> [EXERCISE DESCRIPTION] Return the lines of the material without any change, beginning with its first line and stopping after the line that contains "と言われています。その対策として取り入れやすいのが".

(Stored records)
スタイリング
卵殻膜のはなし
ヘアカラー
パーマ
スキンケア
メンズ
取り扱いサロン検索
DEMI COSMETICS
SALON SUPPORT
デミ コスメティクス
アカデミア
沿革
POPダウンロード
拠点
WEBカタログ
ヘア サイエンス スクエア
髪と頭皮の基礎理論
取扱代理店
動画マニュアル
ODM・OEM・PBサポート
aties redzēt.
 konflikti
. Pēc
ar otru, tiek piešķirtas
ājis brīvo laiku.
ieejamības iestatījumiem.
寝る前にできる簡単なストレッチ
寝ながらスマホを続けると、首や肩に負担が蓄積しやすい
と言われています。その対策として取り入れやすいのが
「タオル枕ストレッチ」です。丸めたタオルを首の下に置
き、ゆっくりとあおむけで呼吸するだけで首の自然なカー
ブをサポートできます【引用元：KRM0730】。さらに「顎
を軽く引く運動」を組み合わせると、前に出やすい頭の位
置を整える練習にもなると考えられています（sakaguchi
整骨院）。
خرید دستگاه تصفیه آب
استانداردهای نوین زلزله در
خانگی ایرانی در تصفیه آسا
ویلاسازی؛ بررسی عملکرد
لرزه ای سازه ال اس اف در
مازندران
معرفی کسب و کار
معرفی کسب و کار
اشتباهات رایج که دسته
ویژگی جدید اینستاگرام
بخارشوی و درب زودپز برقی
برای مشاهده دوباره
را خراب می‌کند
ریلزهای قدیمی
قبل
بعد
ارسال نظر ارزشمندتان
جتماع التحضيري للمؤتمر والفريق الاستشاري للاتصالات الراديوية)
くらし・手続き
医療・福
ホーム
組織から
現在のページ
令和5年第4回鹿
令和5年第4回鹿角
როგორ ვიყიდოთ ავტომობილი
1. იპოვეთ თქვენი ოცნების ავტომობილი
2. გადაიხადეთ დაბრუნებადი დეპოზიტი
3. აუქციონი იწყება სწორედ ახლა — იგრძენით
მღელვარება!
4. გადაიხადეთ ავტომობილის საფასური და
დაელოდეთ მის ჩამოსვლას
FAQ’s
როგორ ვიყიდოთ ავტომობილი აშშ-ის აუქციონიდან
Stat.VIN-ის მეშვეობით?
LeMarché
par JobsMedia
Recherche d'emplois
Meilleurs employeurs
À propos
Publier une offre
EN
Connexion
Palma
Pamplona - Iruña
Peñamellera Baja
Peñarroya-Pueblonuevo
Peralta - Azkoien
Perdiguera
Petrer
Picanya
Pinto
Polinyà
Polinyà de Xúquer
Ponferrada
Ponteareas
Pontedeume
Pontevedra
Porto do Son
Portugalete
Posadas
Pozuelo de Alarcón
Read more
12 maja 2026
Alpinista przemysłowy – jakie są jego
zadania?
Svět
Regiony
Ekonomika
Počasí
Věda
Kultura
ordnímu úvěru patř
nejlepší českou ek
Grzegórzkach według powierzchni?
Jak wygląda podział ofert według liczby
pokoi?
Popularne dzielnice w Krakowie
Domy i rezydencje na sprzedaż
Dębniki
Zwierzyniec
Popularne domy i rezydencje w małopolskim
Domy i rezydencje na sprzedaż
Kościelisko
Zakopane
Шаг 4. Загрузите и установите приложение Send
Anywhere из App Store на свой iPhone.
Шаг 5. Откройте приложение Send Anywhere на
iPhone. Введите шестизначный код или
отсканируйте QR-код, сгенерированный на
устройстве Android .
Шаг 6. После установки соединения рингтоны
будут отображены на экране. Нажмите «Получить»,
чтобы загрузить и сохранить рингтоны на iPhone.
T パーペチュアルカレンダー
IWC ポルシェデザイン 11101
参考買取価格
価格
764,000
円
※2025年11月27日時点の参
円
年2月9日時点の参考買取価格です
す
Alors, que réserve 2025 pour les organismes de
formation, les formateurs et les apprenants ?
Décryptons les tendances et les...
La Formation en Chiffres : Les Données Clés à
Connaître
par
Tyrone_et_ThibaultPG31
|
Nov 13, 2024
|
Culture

> [WRITTEN RESPONSE]
スタイリング
卵殻膜のはなし
ヘアカラー
パーマ
スキンケア
メンズ
取り扱いサロン検索
DEMI COSMETICS
SALON SUPPORT
デミ コスメティクス
アカデミア
沿革
POPダウンロード
拠点
WEBカタログ
ヘア サイエンス スクエア
髪と頭皮の基礎理論
取扱代理店
動画マニュアル
ODM・OEM・PBサポート
aties redzēt.
 konflikti
. Pēc
ar otru, tiek piešķirtas
ājis brīvo laiku.
ieejamības iestatījumiem.
寝る前にできる簡単なストレッチ
寝ながらスマホを続けると、首や肩に負担が蓄積しやすい
と言われています。その対策として取り入れやすいのが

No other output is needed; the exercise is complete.